В СССР, как известно, секса не было. Об этом поведала одна из участниц советско-американского телемоста в 1986 году. Окончание фразы – «у нас есть любовь» – заглушили смех и аплодисменты. Без сомнения, соавтором этого высказывания стали телевизионщики, оставившие его в окончательной версии при монтаже, хотя советская гостья передачи просила его убрать.
Секса действительно не было в публичном поле, что характеризовало состояние общества в тот момент. Все прекрасно понимали, откуда берутся дети, но существовала, хотя и по инерции, иерархия ценностей, не позволявшая прямо говорить, откуда именно. Впрочем, в том, что такая иерархия существовала, не было ничего плохого. Психоаналитик Виктор Франкл примерно в это же время писал о сексуальной неразборчивости, которая делает одинокого человека еще более одиноким. По его мнению, половое взаимодействие без любви является для мужчины «мастурбированием на женщине». Сначала любовь и лишь затем – физическое ее выражение. Так считал Франкл. Но все-таки выражение любви – это секс. Рассказ о нем в русской классике звучал, начиная с Пушкина («…она торопит миг последних содроганий») и кончая Маяковским («…что встает за горами грудей над волосами-джунглями»).
Однако физическая сторона взаимоотношений влюбленных в советской поэзии постепенно исчезла, хотя сборники о любви выходили регулярно. Само слово «любовь» профанировалось, превращалось в идеологему, в «любовь, комсомол и весна» и что-то подобное. Возвращение к реальности в ее самых, может быть, жестких формах началось с «оттепели». И не только у конкретистов. Так, Юрий Визбор пишет «Тралфлот», где говорит о спокойных девочках, что на «разок».
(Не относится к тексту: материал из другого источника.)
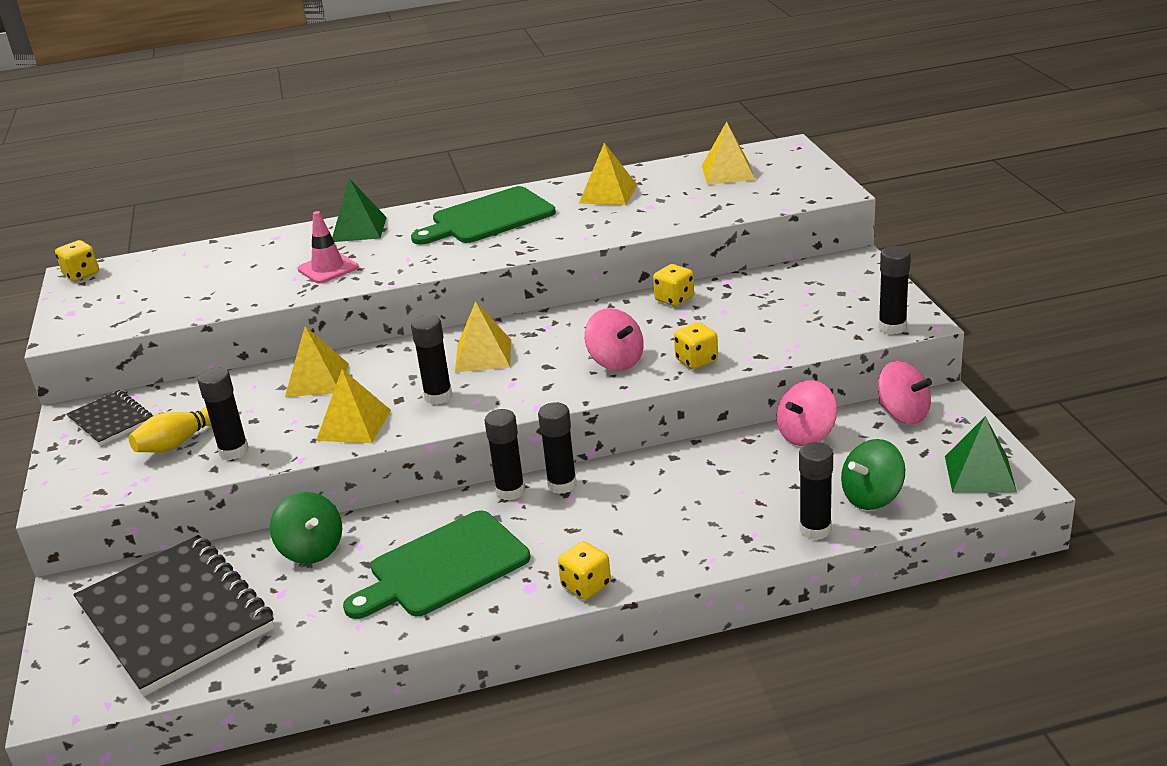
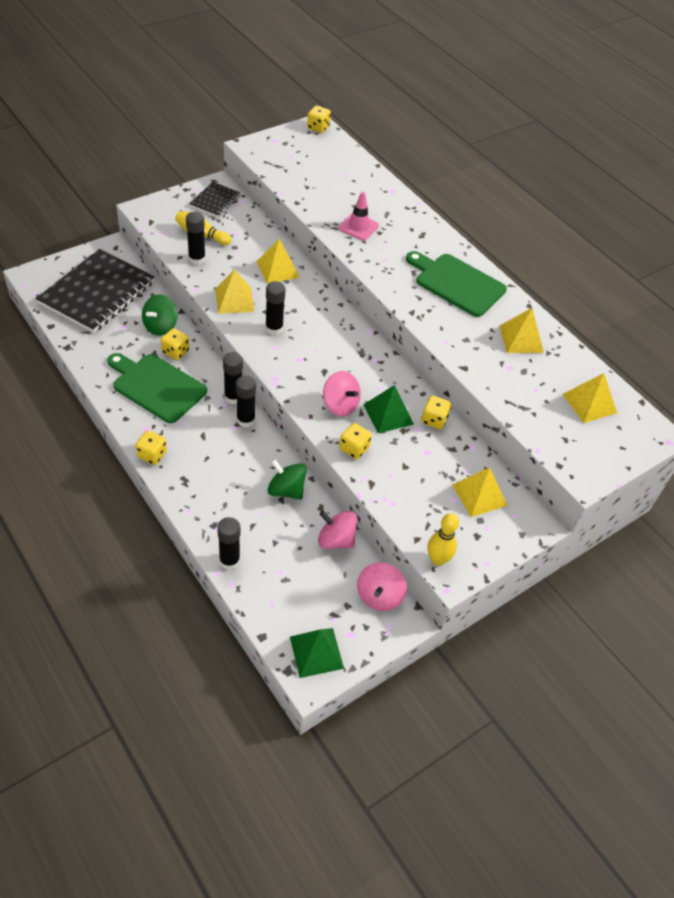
camera: 60 degrees right, 20 degrees up
green pyramid [332,178,387,242] -> green pyramid moved to [363,385,414,433]
yellow pyramid [455,301,511,372] -> yellow pyramid moved to [452,467,507,517]
pink spinning top [585,308,643,371] -> pink spinning top turned 75 degrees counterclockwise [323,371,361,417]
green spinning top [841,439,905,510] -> green spinning top moved to [268,459,307,500]
black glue stick [878,246,911,334] -> yellow bowling pin [428,513,459,566]
none -> yellow dice [161,328,189,360]

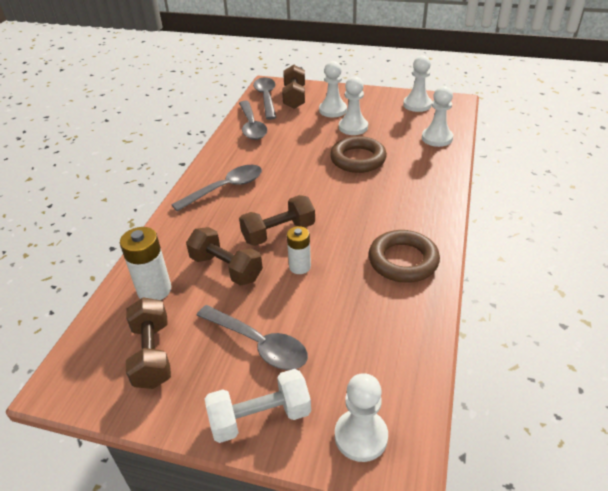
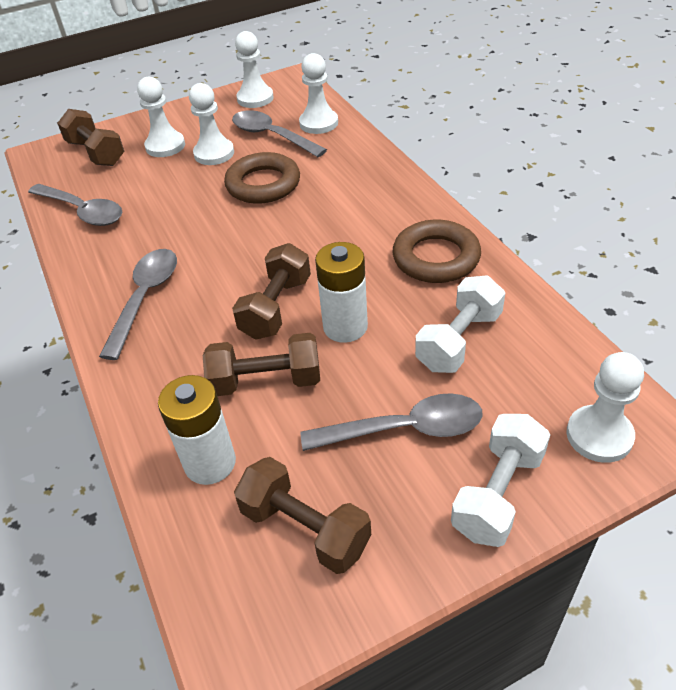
camera: 40 degrees left, 5 degrees up
grey spoon [253,77,276,120] -> grey spoon moved to [232,110,327,157]
white battery [287,226,311,274] -> white battery [315,242,368,343], size x1.51
none -> white dumbbell [415,276,505,373]

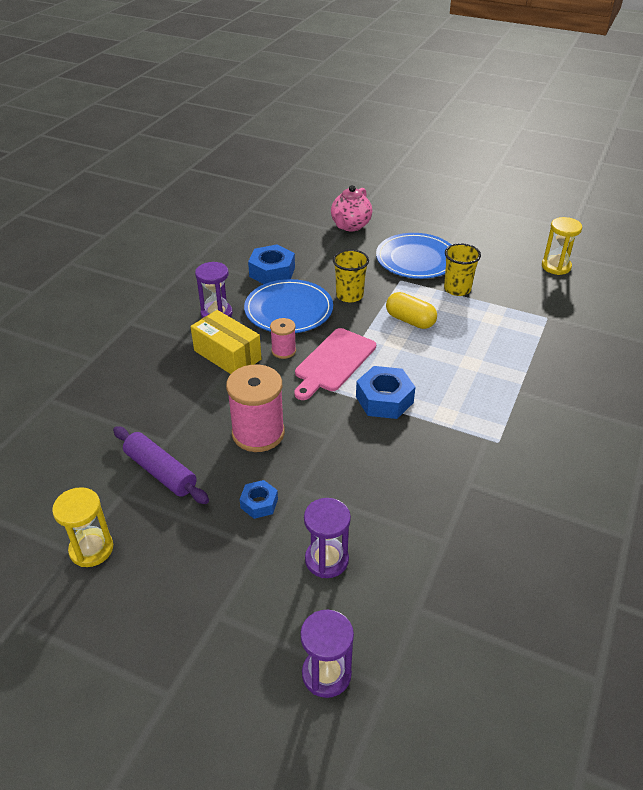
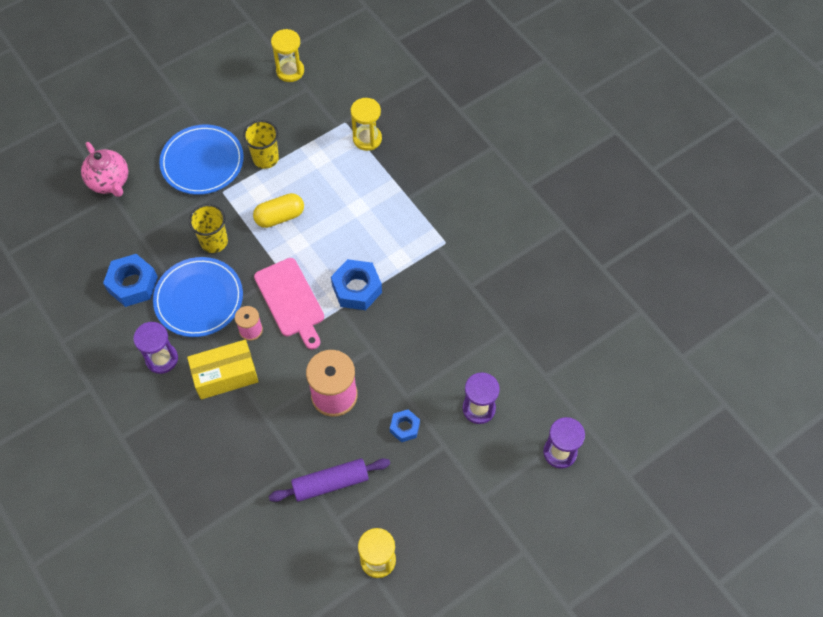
camera: 60 degrees left, 20 degrees up
none -> yellow hourglass [350,98,382,151]

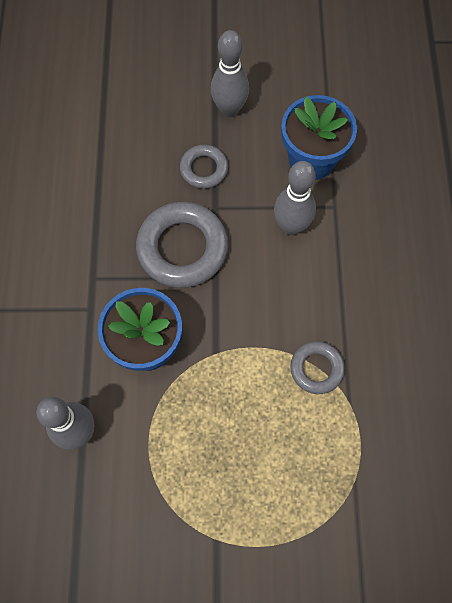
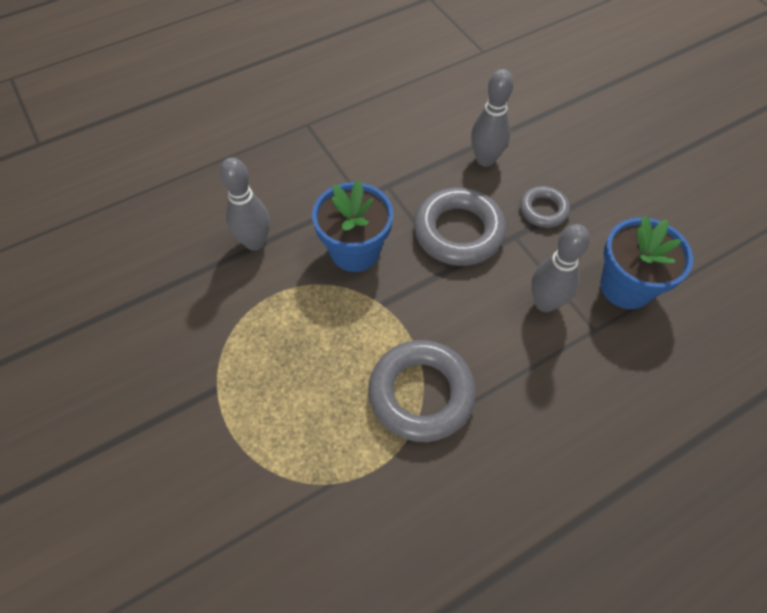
camera: 60 degrees right, 10 degrees down
grey bowling pin [211,30,249,117] -> grey bowling pin moved to [471,69,514,167]
grey ring [290,341,345,394] -> grey ring [368,340,476,442], size x1.80

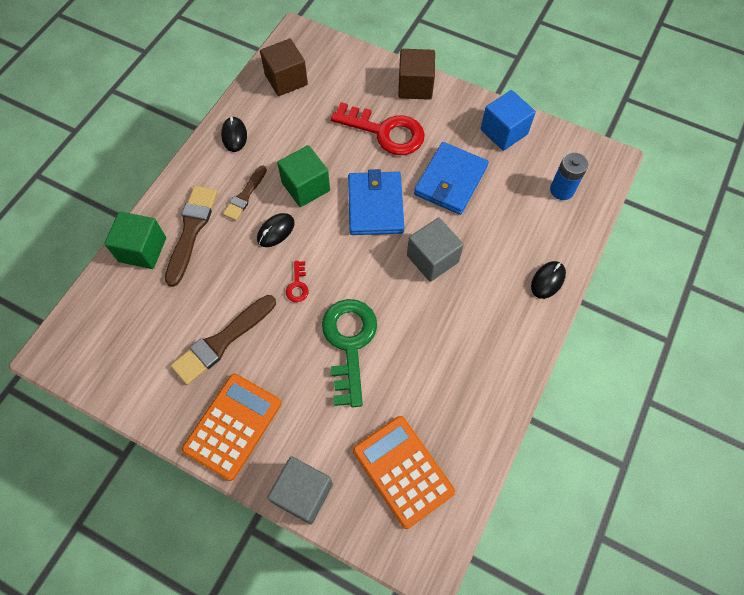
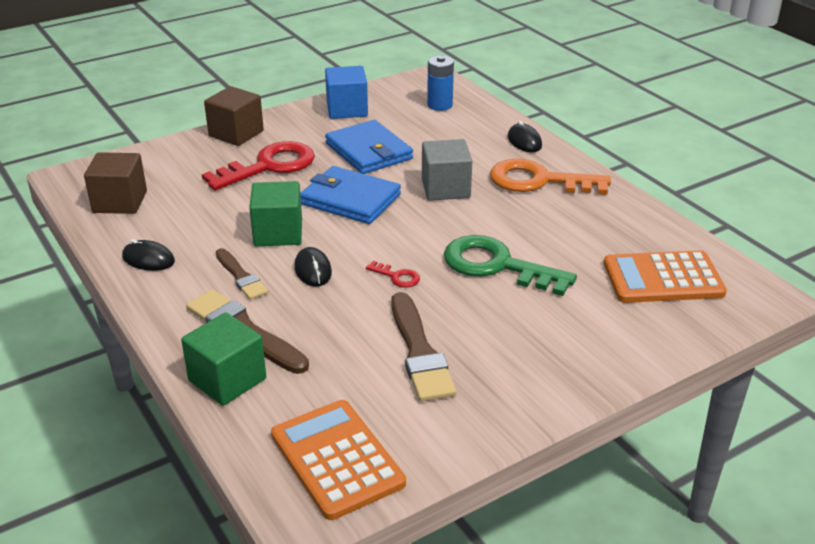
camera: 60 degrees left, 30 degrees down
orange calculator [182,374,281,481] -> orange calculator moved to [271,400,406,520]
grey cube [267,456,333,524] -> none
none -> orange key [490,159,611,195]

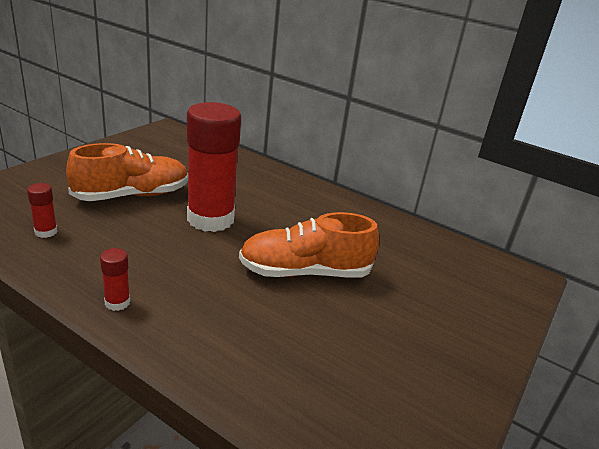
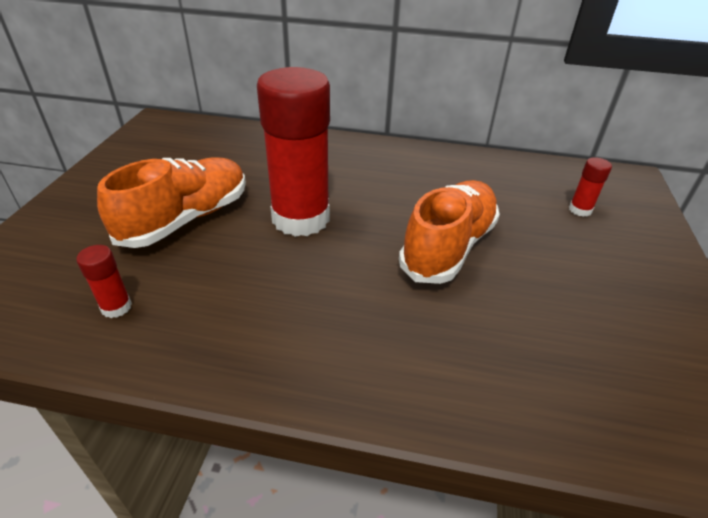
camera: 20 degrees left, 10 degrees up
red glue stick [100,248,130,311] -> red glue stick moved to [569,157,612,217]
orange shoe [239,212,379,278] -> orange shoe turned 150 degrees clockwise [399,180,500,284]

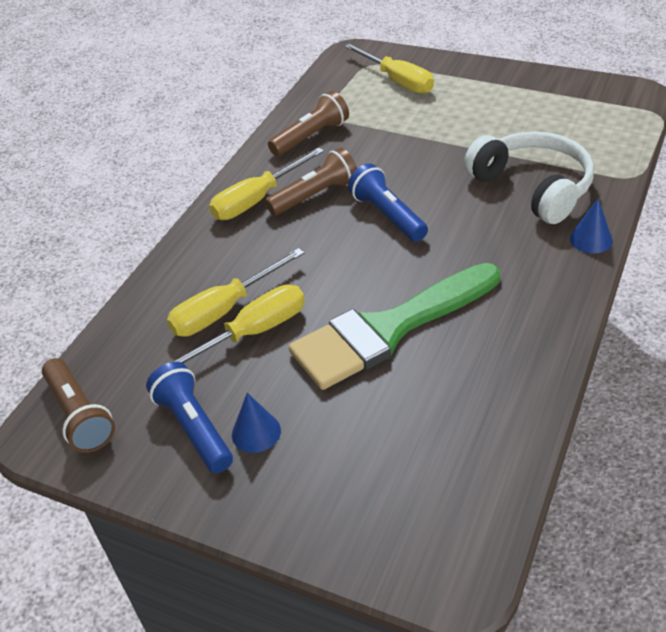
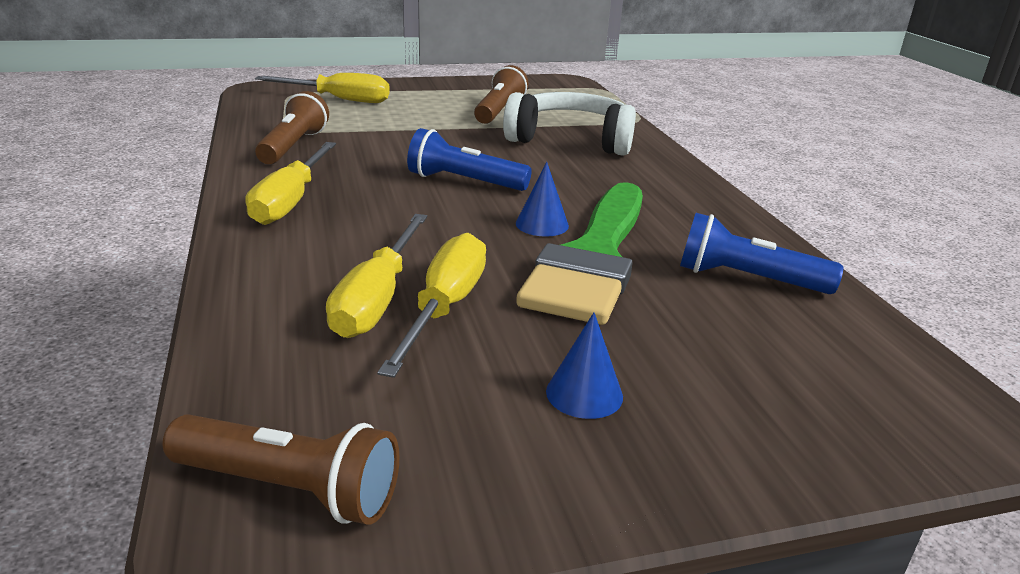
camera: 45 degrees left, 15 degrees down
blue flashlight [146,362,233,473] -> blue flashlight moved to [680,213,843,294]
brown flashlight [265,148,357,216] -> brown flashlight moved to [474,65,528,124]
blue cone [570,199,613,253] -> blue cone moved to [516,162,569,237]

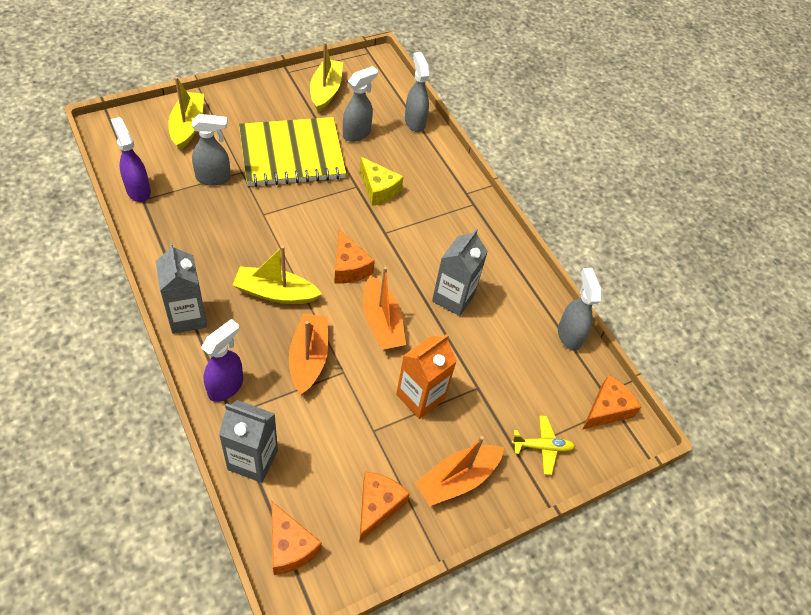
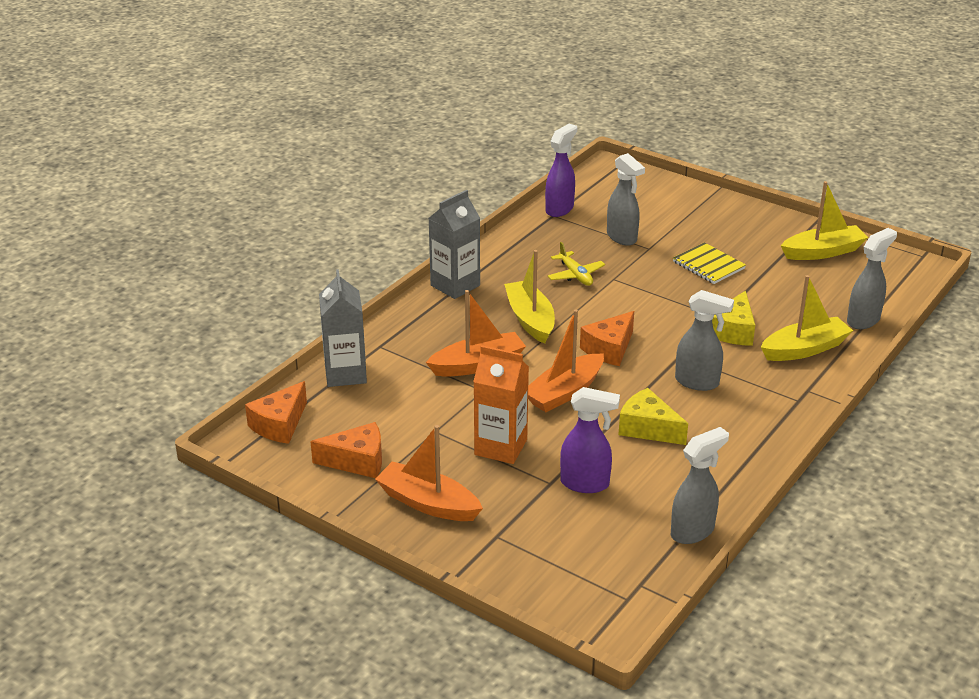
camera: 70 degrees right, 20 degrees down
yellow boat [168,77,204,150] -> yellow boat moved to [761,275,853,361]
purple spray bottle [201,319,243,402] -> purple spray bottle moved to [560,387,620,493]
yellow notebook [239,117,346,187] -> yellow notebook [673,242,746,284], size x0.49
grey spray bottle [343,66,378,142] -> grey spray bottle moved to [675,290,734,391]
grey carton [432,229,488,316] -> yellow cheese [618,388,688,445]
yellow plane [511,415,575,475] -> yellow plane moved to [548,242,605,286]
orange cheese [583,375,641,429] -> none

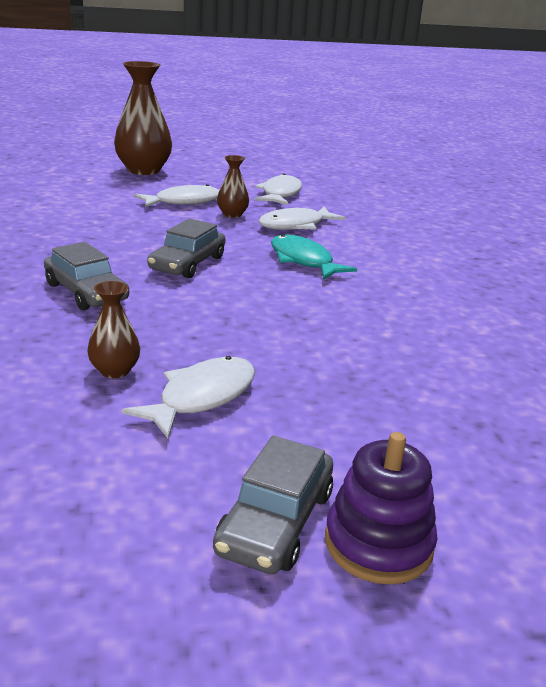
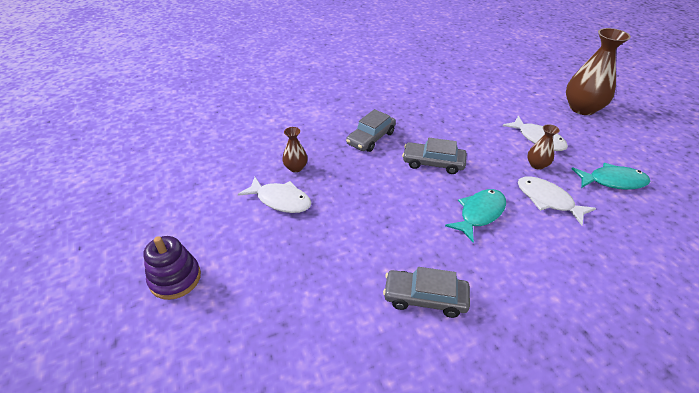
camera: 80 degrees right, 15 degrees up
grey car [213,436,333,574] -> grey car moved to [383,267,470,318]
white fish [254,174,302,205] -> turquoise fish [572,163,650,190]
Тема секса без всяких экивоков в сторону симулякра «любовь» звучит у многих авторов андеграунда. Например, у Ивана Ахметьева: «В кои то веки / совершить кое-что / coitus». Менее явно она возникает в двустроке «Ложась на белые постели / о розовом мечтаю теле». Женщина предстает как кустодиевская купчиха или как такое полое тело без свойств. На теле есть разные складки: глаза, губы, грудь, влагалище. Автор, возможно, проникает в них. Но, по сути, это всего лишь эротическая фантазия. Похожее полое тело мы находим в стихах Наума Ваймана, работающего в традиционной силлабо-тонике. Но брутальность Ваймана не допускает даже намека на пустое семяизвержение: «Пустая дача. Мокрый снег. / В окно стучится ветка ели. / Небес неутомимый бег. / Чужая женщина в постели». «Чужая женщина» – это именно самка, с которой автор вступает в интимную связь. Игумен Иннокентий (Павлов) сравнил этот объект вожделения с СССР. Да, половой акт происходит, а вот любовь…
После написания стихотворения Вайман репатриировался в Израиль (1978), зажил совсем другой жизнью, но в сфере любовных переживаний у него мало что изменилось. Его литературный мир остался подчеркнуто маскулинный, о чем свидетельствует роман «Ханаанские хроники». Вайман по-прежнему скользит по пустому телу женщины, и даже сам Израиль превращается под его пером в такое тело («щель обетованья» – так характеризует он Святую землю в позднем стихотворении).
Спускаться в область телесности можно до бесконечности, поскольку, как уверяют некоторые философы, все есть только тело и складки на нем. Но, думается, маятник способен качнуться и в другую сторону, потому что телу – тело, а духовность – душе, которой вроде уже нет, а она все равно есть. В этом смысле интересно, как работают два этажа – духовности и телесности – в песне, которую поет Владимир Высоцкий (хотя автором стихов скорее всего не является; ряд источников называют автором «И. Шевцова», иногда «Ив. Шевцова»):
Она сказала: – Не люблю!
А он сказал: – Не может быть!
Она сказала: – Я не пью...
А он сказал: – Ты будешь пить.
Когда же выпито вино,
Она сказала: – Дорогой,
Закройте шторы и окно...
А он сказал: – Пора домой!
Это быстрые по своему разбегу строки. Мы их не столько читаем, сколько видим. Здесь все движение, кино неореализма. Лирика, которая не симулякр, а микродрама. Оказывается, так тоже можно писать о любви, не забывая и «про это».